-- Request --
Within the records below is a range that opens at the line with "utilisés. Le module" and closes at the line with "une durée de". Return that range word for word, both ends included, and only that range.

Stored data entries
○ ○ ○
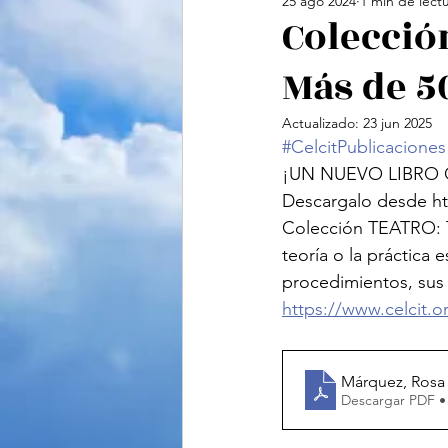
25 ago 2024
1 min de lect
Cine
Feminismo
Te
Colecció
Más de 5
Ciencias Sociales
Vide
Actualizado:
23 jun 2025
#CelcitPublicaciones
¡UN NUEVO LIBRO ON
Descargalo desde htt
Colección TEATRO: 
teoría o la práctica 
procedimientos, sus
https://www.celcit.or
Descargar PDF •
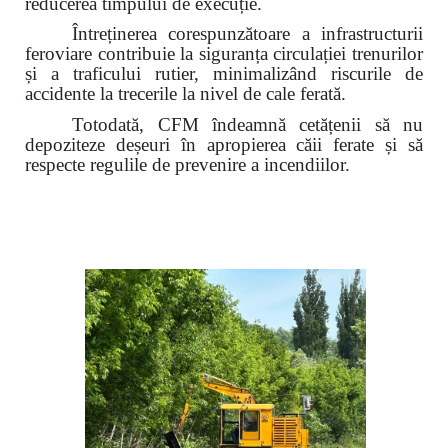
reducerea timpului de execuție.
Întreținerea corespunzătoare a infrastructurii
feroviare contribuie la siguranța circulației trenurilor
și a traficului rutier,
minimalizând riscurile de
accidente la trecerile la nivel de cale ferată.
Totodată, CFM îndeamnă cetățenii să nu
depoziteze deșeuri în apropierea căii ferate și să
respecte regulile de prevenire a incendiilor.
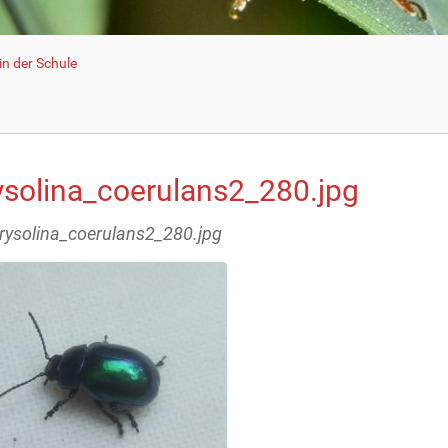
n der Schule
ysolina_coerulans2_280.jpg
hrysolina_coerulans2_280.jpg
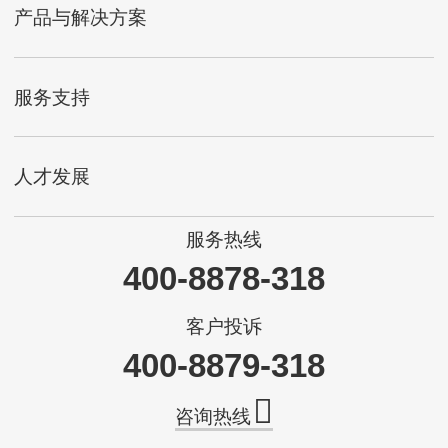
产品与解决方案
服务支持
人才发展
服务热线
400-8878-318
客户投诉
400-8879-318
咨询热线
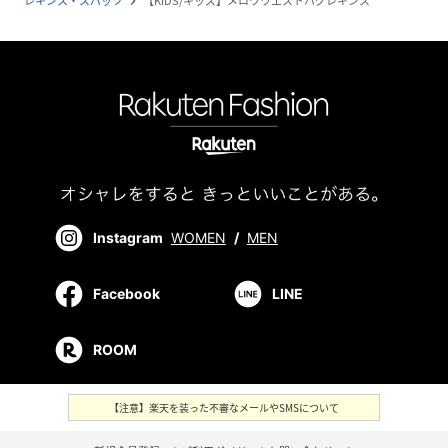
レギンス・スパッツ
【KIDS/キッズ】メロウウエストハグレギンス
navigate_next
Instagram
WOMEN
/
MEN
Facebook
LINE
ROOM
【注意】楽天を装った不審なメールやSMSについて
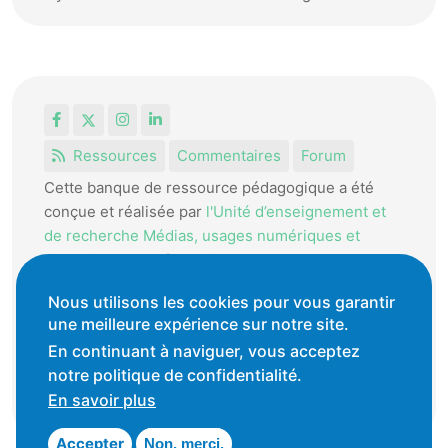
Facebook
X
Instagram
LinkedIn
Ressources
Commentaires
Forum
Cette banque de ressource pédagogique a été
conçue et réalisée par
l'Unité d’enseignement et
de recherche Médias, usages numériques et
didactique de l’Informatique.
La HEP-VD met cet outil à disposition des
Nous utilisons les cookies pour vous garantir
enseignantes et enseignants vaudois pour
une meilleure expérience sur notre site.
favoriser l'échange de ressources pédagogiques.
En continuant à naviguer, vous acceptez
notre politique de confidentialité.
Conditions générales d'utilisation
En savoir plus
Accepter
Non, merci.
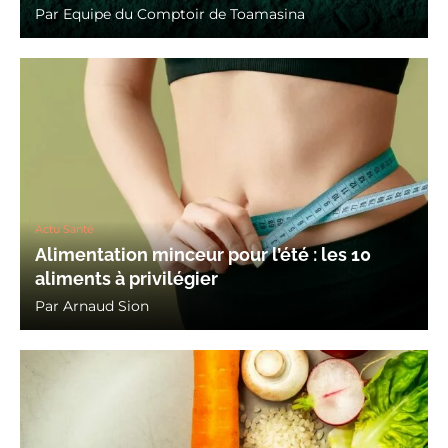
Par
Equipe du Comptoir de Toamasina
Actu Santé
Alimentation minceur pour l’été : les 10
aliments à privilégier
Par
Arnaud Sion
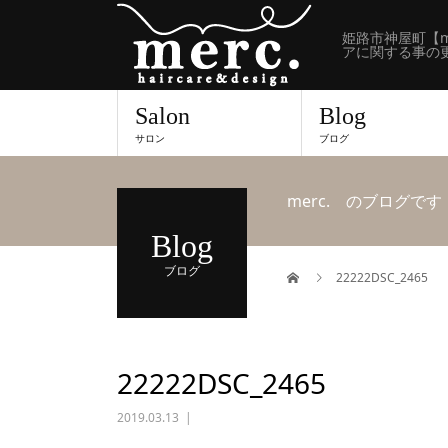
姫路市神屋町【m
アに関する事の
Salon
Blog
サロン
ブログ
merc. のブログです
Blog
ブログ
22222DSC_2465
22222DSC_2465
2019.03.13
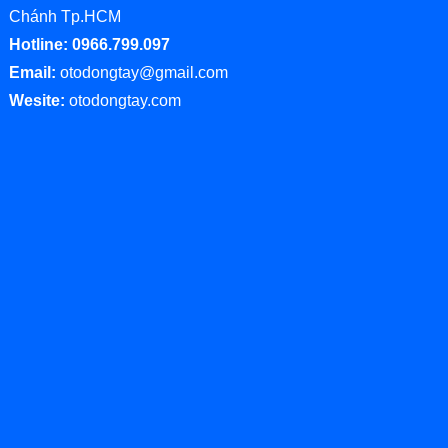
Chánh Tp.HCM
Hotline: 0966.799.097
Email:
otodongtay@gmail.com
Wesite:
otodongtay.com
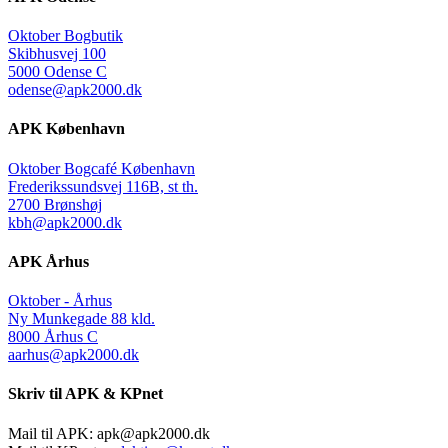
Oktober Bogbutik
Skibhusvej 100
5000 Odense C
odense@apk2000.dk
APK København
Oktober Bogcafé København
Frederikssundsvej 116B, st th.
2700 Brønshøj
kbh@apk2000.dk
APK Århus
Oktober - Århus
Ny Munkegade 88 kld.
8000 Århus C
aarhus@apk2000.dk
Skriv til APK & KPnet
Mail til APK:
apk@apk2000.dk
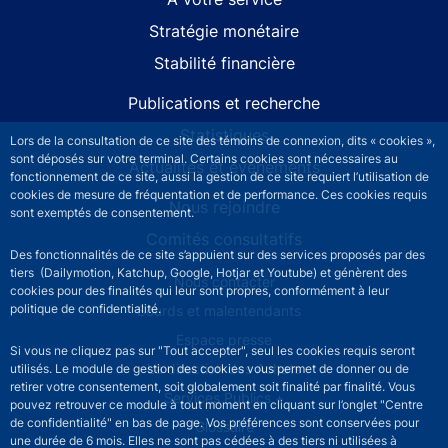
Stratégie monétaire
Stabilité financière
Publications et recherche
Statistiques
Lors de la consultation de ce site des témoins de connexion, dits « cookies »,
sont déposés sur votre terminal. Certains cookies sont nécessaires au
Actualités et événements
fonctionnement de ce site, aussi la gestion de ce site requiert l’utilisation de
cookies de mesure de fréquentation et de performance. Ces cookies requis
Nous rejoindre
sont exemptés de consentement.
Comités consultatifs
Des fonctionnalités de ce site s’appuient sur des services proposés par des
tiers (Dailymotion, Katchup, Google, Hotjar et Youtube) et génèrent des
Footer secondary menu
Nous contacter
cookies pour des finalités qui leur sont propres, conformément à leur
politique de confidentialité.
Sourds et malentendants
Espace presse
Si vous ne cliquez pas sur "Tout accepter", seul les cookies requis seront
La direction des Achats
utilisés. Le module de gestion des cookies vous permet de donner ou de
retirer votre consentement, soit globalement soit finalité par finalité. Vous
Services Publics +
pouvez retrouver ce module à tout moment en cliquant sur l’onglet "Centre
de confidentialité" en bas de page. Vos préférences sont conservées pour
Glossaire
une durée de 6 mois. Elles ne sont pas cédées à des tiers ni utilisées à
○ ○ ○
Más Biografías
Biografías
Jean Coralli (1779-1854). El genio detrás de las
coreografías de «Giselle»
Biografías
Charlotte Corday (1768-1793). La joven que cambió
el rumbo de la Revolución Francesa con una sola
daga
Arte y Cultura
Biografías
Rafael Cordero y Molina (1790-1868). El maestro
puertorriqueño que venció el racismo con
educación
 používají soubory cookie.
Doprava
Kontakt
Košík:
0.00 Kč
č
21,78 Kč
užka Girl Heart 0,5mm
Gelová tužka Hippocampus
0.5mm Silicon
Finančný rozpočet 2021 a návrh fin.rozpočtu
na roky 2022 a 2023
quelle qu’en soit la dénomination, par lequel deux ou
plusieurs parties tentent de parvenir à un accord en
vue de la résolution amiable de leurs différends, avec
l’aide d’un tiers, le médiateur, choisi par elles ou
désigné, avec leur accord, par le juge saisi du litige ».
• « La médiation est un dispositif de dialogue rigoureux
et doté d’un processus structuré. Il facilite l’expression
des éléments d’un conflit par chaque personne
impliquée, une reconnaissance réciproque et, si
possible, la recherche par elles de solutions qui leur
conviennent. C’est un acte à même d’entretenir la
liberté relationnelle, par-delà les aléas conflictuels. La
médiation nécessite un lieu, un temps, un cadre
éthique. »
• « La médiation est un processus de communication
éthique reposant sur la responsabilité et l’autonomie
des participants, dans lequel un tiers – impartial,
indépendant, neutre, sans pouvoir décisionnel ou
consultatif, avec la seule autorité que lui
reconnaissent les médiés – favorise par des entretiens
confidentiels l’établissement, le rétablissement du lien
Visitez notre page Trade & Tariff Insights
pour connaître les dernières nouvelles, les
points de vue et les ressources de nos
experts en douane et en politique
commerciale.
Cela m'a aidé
○ ○ ○
-- Answer area --
utilisés. Le module de gestion des cookies vous permet de donner ou de
retirer votre consentement, soit globalement soit finalité par finalité. Vous
Services Publics +
pouvez retrouver ce module à tout moment en cliquant sur l’onglet "Centre
de confidentialité" en bas de page. Vos préférences sont conservées pour
Glossaire
une durée de 6 mois. Elles ne sont pas cédées à des tiers ni utilisées à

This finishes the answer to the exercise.